- [What you have to do] Pictures in the records are to be omitted; everything else is copied exactly.

- [Given records]
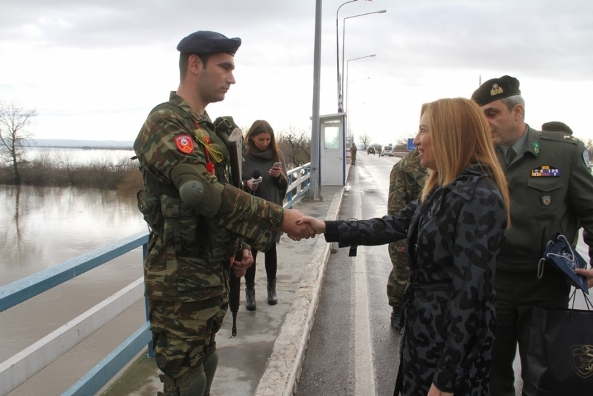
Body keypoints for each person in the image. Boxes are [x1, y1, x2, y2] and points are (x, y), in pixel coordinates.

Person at [133, 30, 314, 396]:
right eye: (225, 67)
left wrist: (241, 245)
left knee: (207, 362)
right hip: (179, 278)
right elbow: (200, 192)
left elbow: (227, 192)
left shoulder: (206, 129)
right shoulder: (167, 123)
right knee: (186, 381)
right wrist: (276, 217)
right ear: (195, 65)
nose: (232, 77)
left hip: (211, 272)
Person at [298, 98, 511, 396]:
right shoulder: (442, 188)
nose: (417, 140)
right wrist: (326, 227)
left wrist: (447, 379)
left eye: (424, 130)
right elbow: (392, 225)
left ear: (450, 134)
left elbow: (471, 299)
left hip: (446, 344)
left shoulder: (478, 198)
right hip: (425, 332)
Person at [471, 75, 593, 396]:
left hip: (544, 285)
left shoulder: (562, 154)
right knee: (491, 374)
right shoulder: (478, 156)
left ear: (518, 112)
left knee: (543, 374)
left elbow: (591, 212)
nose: (486, 122)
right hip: (492, 283)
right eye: (480, 115)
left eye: (492, 113)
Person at [242, 120, 288, 309]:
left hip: (272, 209)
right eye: (261, 139)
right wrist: (247, 185)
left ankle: (271, 290)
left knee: (270, 249)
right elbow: (234, 183)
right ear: (252, 137)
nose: (265, 143)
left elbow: (285, 185)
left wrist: (278, 177)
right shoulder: (243, 156)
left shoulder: (277, 155)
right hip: (251, 211)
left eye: (268, 139)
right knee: (250, 252)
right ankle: (250, 292)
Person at [386, 149, 427, 330]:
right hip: (408, 234)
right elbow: (396, 214)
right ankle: (398, 309)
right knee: (402, 275)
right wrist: (401, 245)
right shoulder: (403, 168)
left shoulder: (445, 163)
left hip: (432, 238)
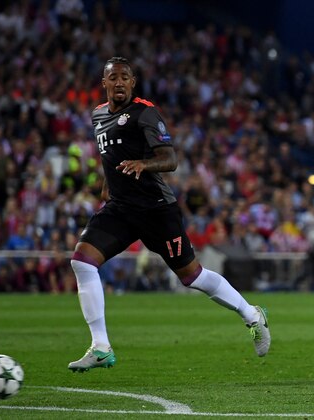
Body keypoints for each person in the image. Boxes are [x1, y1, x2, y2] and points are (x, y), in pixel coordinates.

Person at [67, 57, 270, 372]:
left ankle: (252, 314)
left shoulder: (145, 112)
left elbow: (169, 158)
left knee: (192, 276)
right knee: (82, 261)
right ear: (104, 83)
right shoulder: (98, 116)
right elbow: (112, 155)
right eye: (113, 77)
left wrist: (142, 164)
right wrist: (109, 183)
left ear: (132, 83)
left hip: (156, 209)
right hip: (121, 208)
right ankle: (101, 346)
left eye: (124, 77)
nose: (119, 82)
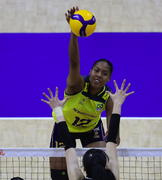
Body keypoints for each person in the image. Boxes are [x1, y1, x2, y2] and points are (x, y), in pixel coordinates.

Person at [43, 6, 119, 180]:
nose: (99, 75)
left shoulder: (108, 97)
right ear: (90, 71)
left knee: (100, 166)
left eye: (104, 73)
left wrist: (114, 135)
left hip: (90, 129)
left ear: (109, 78)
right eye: (96, 70)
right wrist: (74, 33)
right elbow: (74, 62)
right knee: (59, 176)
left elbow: (113, 129)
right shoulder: (77, 85)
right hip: (65, 129)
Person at [42, 80, 133, 180]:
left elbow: (68, 147)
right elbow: (111, 140)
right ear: (105, 166)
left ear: (84, 168)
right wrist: (117, 103)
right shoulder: (112, 177)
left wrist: (57, 110)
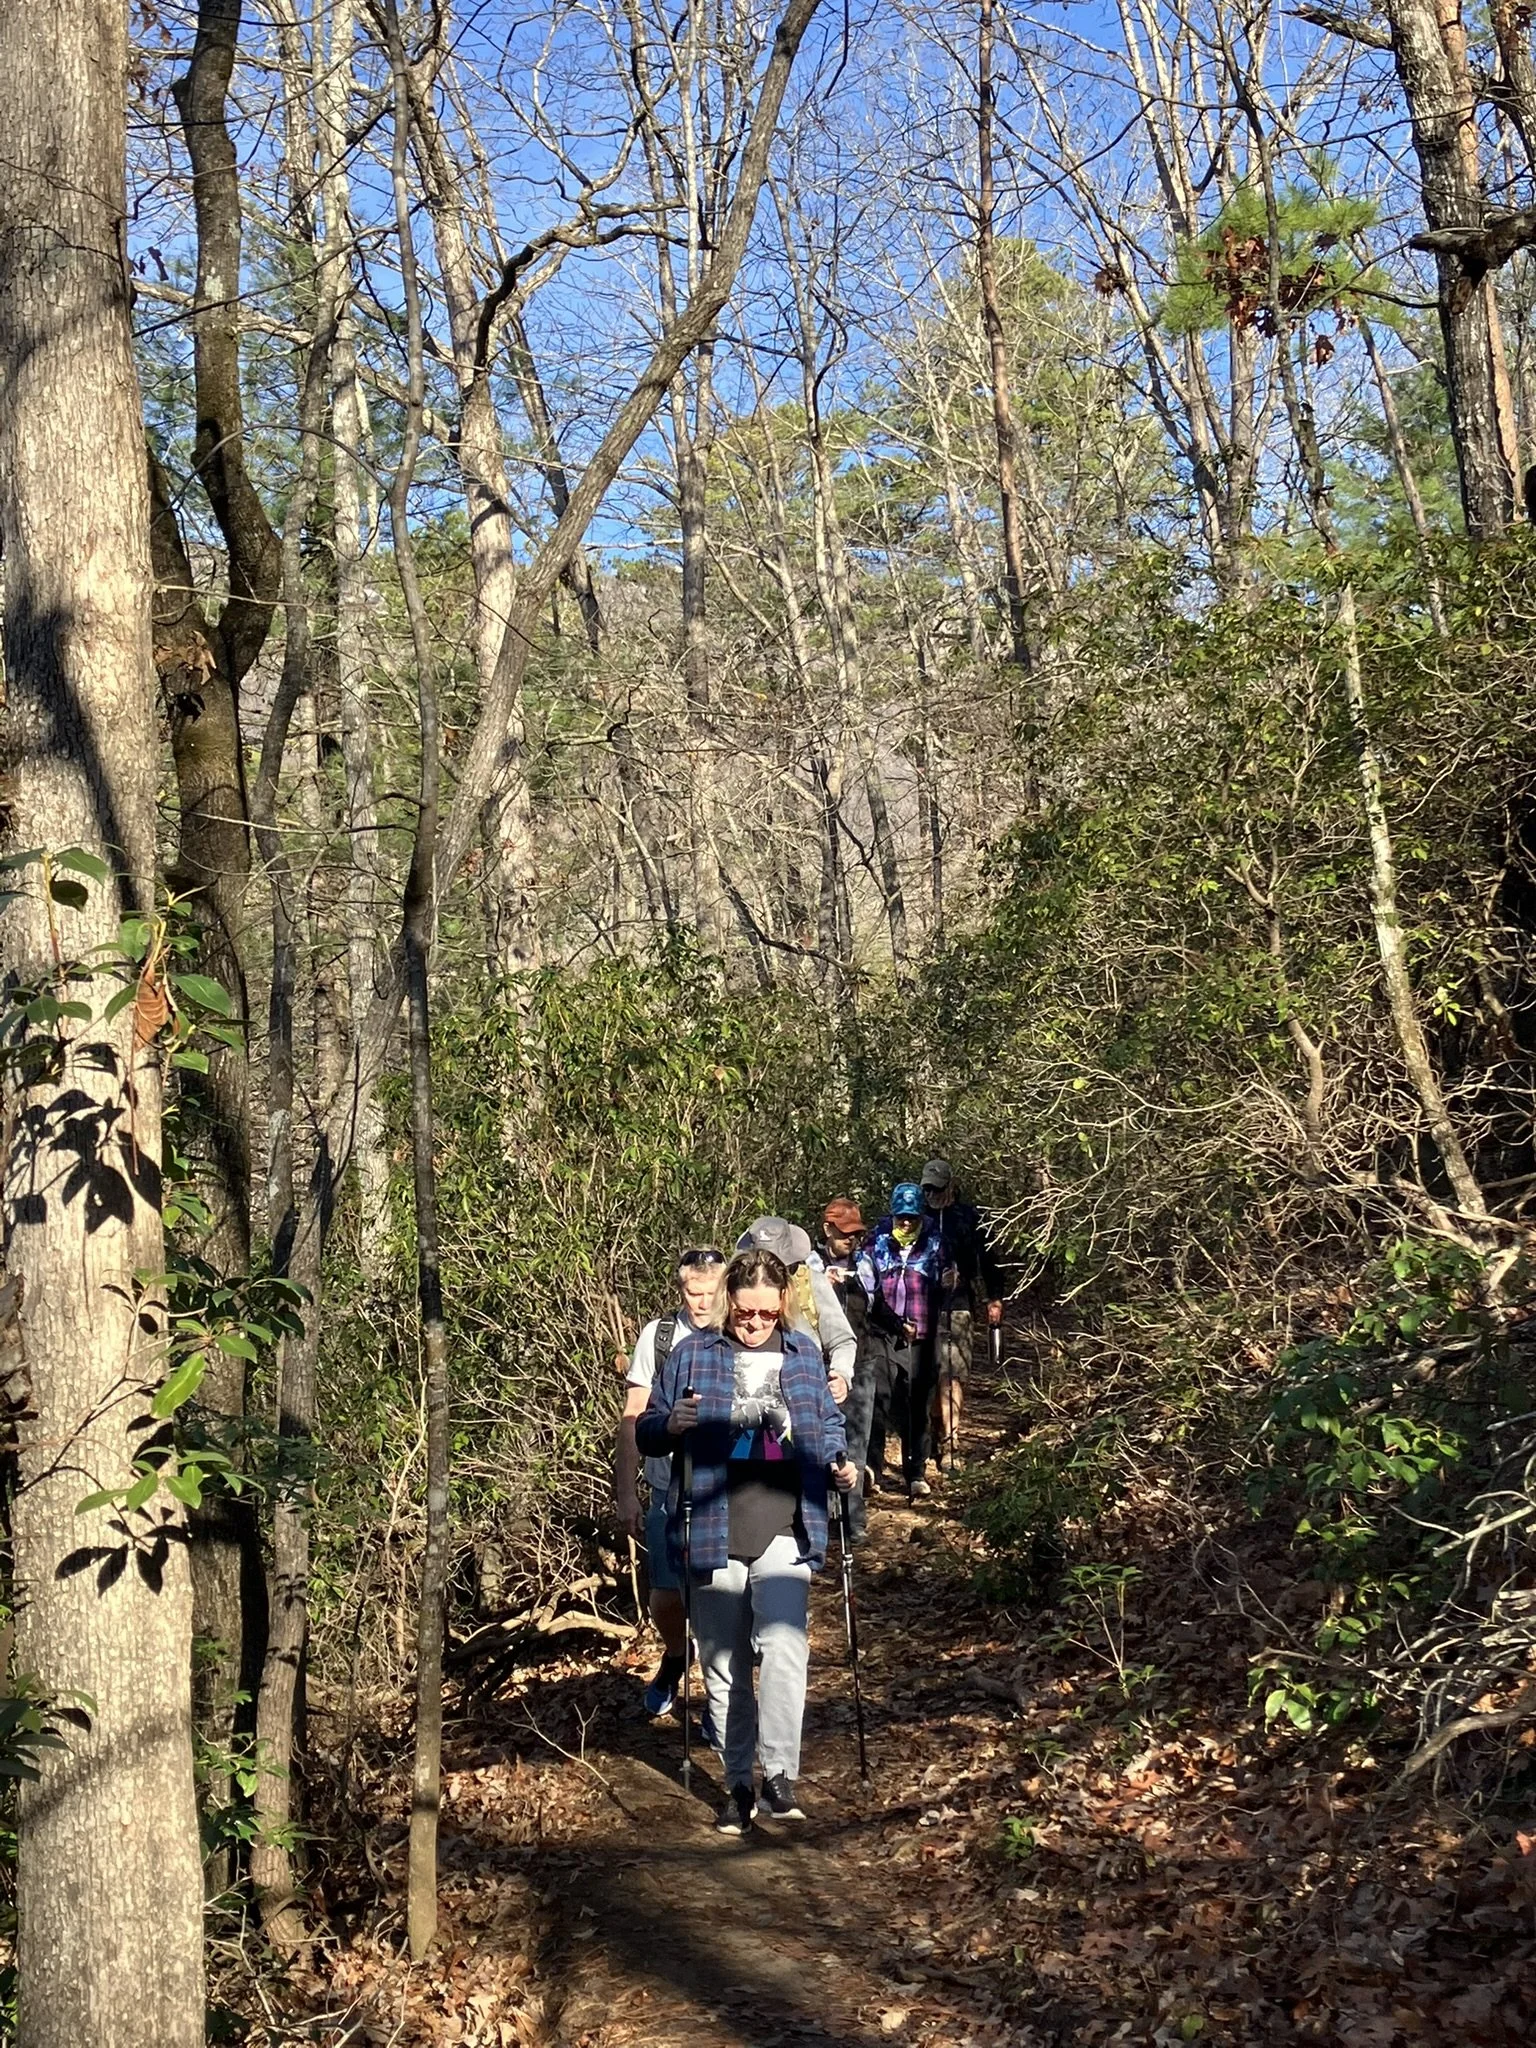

- [Exercise result]
Body keypoints for each person in the image. Boxes are [x1, y1, x2, y2] and points are (x, y), in pixel coordinates.

Person at [133, 30, 314, 396]:
right eye: (225, 67)
left wrist: (241, 245)
left knee: (207, 362)
right hip: (179, 278)
right elbow: (200, 192)
left elbow: (227, 192)
left shoulder: (206, 129)
right shoulder: (167, 123)
right knee: (186, 381)
right wrist: (276, 217)
right ear: (195, 65)
nose: (232, 77)
left hip: (211, 272)
Person at [298, 98, 511, 396]:
right shoulder: (442, 188)
nose: (417, 140)
right wrist: (326, 227)
left wrist: (447, 379)
left eye: (424, 130)
right elbow: (392, 225)
left ear: (450, 134)
left elbow: (471, 299)
left hip: (446, 344)
left shoulder: (478, 198)
right hip: (425, 332)
Person at [471, 75, 593, 396]:
left hip: (544, 285)
left shoulder: (562, 154)
right knee: (491, 374)
right shoulder: (478, 156)
left ear: (518, 112)
left knee: (543, 374)
left elbow: (591, 212)
nose: (486, 122)
right hip: (492, 283)
right eye: (480, 115)
left eye: (492, 113)
Person at [242, 120, 288, 309]:
left hip: (272, 209)
right eye: (261, 139)
right wrist: (247, 185)
left ankle: (271, 290)
left knee: (270, 249)
right elbow: (234, 183)
right ear: (252, 137)
nose: (265, 143)
left elbow: (285, 185)
left wrist: (278, 177)
right shoulder: (243, 156)
left shoulder: (277, 155)
right hip: (251, 211)
left eye: (268, 139)
right knee: (250, 252)
right ankle: (250, 292)
Person at [386, 149, 427, 330]:
right hip: (408, 234)
right elbow: (396, 214)
right ankle: (398, 309)
right knee: (402, 275)
right wrist: (401, 245)
right shoulder: (403, 168)
left shoulder: (445, 163)
left hip: (432, 238)
Body keypoints for each person in the image. Boxes are [x1, y1, x2, y2] and points are (x, y), in pixel coordinates.

Person at [67, 57, 270, 372]:
left ankle: (252, 314)
left shoulder: (145, 112)
left elbow: (169, 158)
left knee: (192, 276)
right knee: (82, 261)
right ear: (104, 83)
right shoulder: (98, 116)
right elbow: (112, 155)
right eye: (113, 77)
left wrist: (142, 164)
right wrist: (109, 183)
left ear: (132, 83)
left hip: (156, 209)
right hip: (121, 208)
right ankle: (101, 346)
left eye: (124, 77)
nose: (119, 82)
Body keypoints for each person in the image. Boxes are [x1, y1, x2, y2] and points are (x, y), in pixel coordinates.

Person at [43, 6, 119, 180]:
nose: (99, 75)
left shoulder: (108, 97)
right ear: (90, 71)
left knee: (100, 166)
left eye: (104, 73)
left wrist: (114, 135)
left hip: (90, 129)
left ear: (109, 78)
right eye: (96, 70)
right wrist: (74, 33)
right elbow: (74, 62)
right knee: (59, 176)
left elbow: (113, 129)
right shoulder: (77, 85)
right hip: (65, 129)
Person at [42, 80, 133, 180]:
left elbow: (68, 147)
right elbow: (111, 140)
right ear: (105, 166)
left ear: (84, 168)
right wrist: (117, 103)
right shoulder: (112, 177)
left wrist: (57, 110)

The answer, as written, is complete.